Businesses have become under increasing threat of cyber-attacks over the last few years, which is why SWIFT has updated it's Customer Security Controls Framework (CSCF) to provide more security for the financial sector.
To find out more about how CSCF v2022 aims to protect against cross-border payment fraud, read on.
- Cyber security threats in cross-border payments
Opportunistic hackers often target cross-border payments as it is harder for banks to recover the money once it has been taken out.
According to Fin Extra: “The lack of transparency around the path of these transactions means it can be exploited easily by hackers.”
In addition to this, every country has separate regulations on cyber security, which means there is no single body regulating and managing these cross-border transactions to check they are legitimate.
What’s more, payments from, or between, emerging economies are often least secure, as there are fewer policies in place, so the countries can expand their business opportunities at a faster pace.
- How does SWIFT help?
SWIFT provides secure messaging services to its network of corporations and financial institutions. In addition to this, it gives its members standards for communicating, regulatory compliance, and products and services to make integration and access easier.
- What is the updated version?
As SWIFT is the “backbone of global financial communication”, it is essential it continues to develop to handle the changing threats of cyber security. Its latest version CSCF v2022 stipulates that all financial institutions connected to the SWIFT network will be obligated to implement an anti-fraud solution, instead of this being advisory.
By making it a mandatory requirement for organizations by mid-2022, it hopes this will reduce fraudulent fiscal losses and create a safer, more secure environment for financial transactions.
- How does it provide better protection of cross-border payments?

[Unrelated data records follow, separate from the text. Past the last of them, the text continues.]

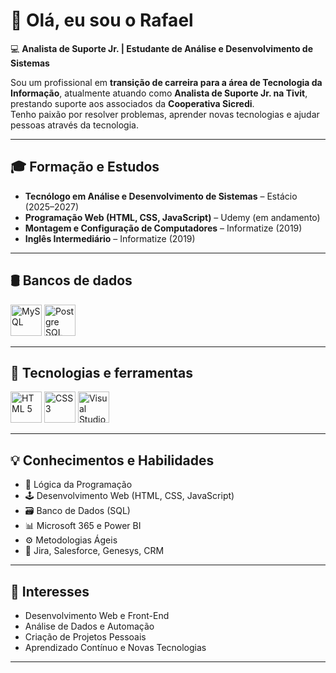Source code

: # 👋 Olá, eu sou o **Rafael**

💻 **Analista de Suporte Jr. | Estudante de Análise e Desenvolvimento de Sistemas**

Sou um profissional em **transição de carreira para a área de Tecnologia da Informação**, atualmente atuando como **Analista de Suporte Jr. na Tivit**, prestando suporte aos associados da **Cooperativa Sicredi**.  
Tenho paixão por resolver problemas, aprender novas tecnologias e ajudar pessoas através da tecnologia.

---

## 🎓 Formação e Estudos

- **Tecnólogo em Análise e Desenvolvimento de Sistemas** – Estácio (2025–2027)  
- **Programação Web (HTML, CSS, JavaScript)** – Udemy (em andamento)  
- **Montagem e Configuração de Computadores** – Informatize (2019)  
- **Inglês Intermediário** – Informatize (2019)

---

## 🛢️ Bancos de dados

<div>
  <img src="https://cdn.jsdelivr.net/gh/devicons/devicon@latest/icons/mysql/mysql-original-wordmark.svg" width="50" height="50" alt="MySQL"/>
  <img src="https://cdn.jsdelivr.net/gh/devicons/devicon@latest/icons/postgresql/postgresql-original-wordmark.svg" width="50" height="50" alt="Postgre SQL"/>
</div>

---

## 🧰 Tecnologias e ferramentas

<div>
  <img src="https://cdn.jsdelivr.net/gh/devicons/devicon/icons/html5/html5-original.svg" width="50" height="50" alt="HTML 5"/>
  <img src="https://cdn.jsdelivr.net/gh/devicons/devicon/icons/css3/css3-original.svg" width="50" height="50" alt="CSS 3"/>
  <img src="https://cdn.jsdelivr.net/gh/devicons/devicon/icons/vscode/vscode-original.svg" width="50" height="50" alt="Visual Studio Code"/>
</div>

---

## 💡 Conhecimentos e Habilidades

- 🧠 Lógica da Programação  
- 🕹️ Desenvolvimento Web (HTML, CSS, JavaScript)  
- 🗃️ Banco de Dados (SQL)  
- 📊 Microsoft 365 e Power BI  
- ⚙️ Metodologias Ágeis  
- 🧩 Jira, Salesforce, Genesys, CRM  

---

## 🚀 Interesses

- Desenvolvimento Web e Front-End  
- Análise de Dados e Automação  
- Criação de Projetos Pessoais  
- Aprendizado Contínuo e Novas Tecnologias  

---


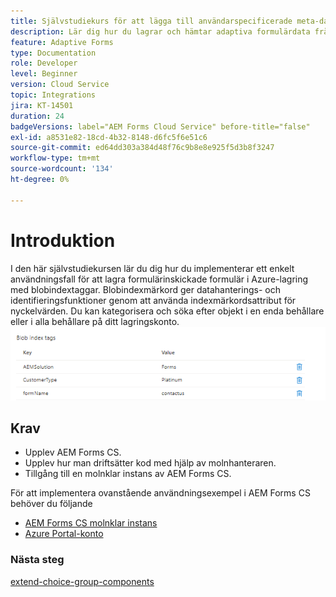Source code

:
 ```yaml
---
title: Självstudiekurs för att lägga till användarspecificerade meta-datataggar
description: Lär dig hur du lagrar och hämtar adaptiva formulärdata från Azure-lagringskontot.
feature: Adaptive Forms
type: Documentation
role: Developer
level: Beginner
version: Cloud Service
topic: Integrations
jira: KT-14501
duration: 24
badgeVersions: label="AEM Forms Cloud Service" before-title="false"
exl-id: a8531e82-18cd-4b32-8148-d6fc5f6e51c6
source-git-commit: ed64dd303a384d48f76c9b8e8e925f5d3b8f3247
workflow-type: tm+mt
source-wordcount: '134'
ht-degree: 0%

---
```


# Introduktion

I den här självstudiekursen lär du dig hur du implementerar ett enkelt användningsfall för att lagra formulärinskickade formulär i Azure-lagring med blobindextaggar. Blobindexmärkord ger datahanterings- och identifieringsfunktioner genom att använda indexmärkordsattribut för nyckelvärden. Du kan kategorisera och söka efter objekt i en enda behållare eller i alla behållare på ditt lagringskonto.
![blob-index-tags](assets/blob-with-index-tags.png)

## Krav

* Upplev AEM Forms CS.
* Upplev hur man driftsätter kod med hjälp av molnhanteraren.
* Tillgång till en molnklar instans av AEM Forms CS.

För att implementera ovanstående användningsexempel i AEM Forms CS behöver du följande

* [AEM Forms CS molnklar instans](https://experienceleague.adobe.com/docs/experience-manager-learn/cloud-service/forms/developing-for-cloud-service/intellij-and-aem-sync.html?lang=en#set-up-aem-author-instance)
* [Azure Portal-konto](https://portal.azure.com/)


### Nästa steg

[extend-choice-group-components](./extend-choice-group-components.md)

Several changes have been made to the framework to help it achieve its goal of providing better protection for international payments. These include limiting messaging to the SWIFT network outside of business working hours and red-flagging transactions that are beyond usual amounts, so they are investigated before being sent to the SWIFT network.
A process will be established to issue and check confirmation messages to ensure receipt of payments and reconcile accounting records with end-of-day statement messages so fraudulent entries can be spotted at the earliest opportunity.
There will also be central checks on payments and SWIFT messages to determine if there are any abnormal activities taking place. Statistical and artificial intelligence models will detect anomalies, such as unusual amounts or beneficiaries, new characteristics like country or message type, abnormal context, or an unusual transaction time.
Included in the latest update is also the ability to track session numbers within the messaging interface. This will help ensure sequential session numbering follows on without any breaks, as a gap could mean the logical terminal logged in from another terminal and raise security concerns.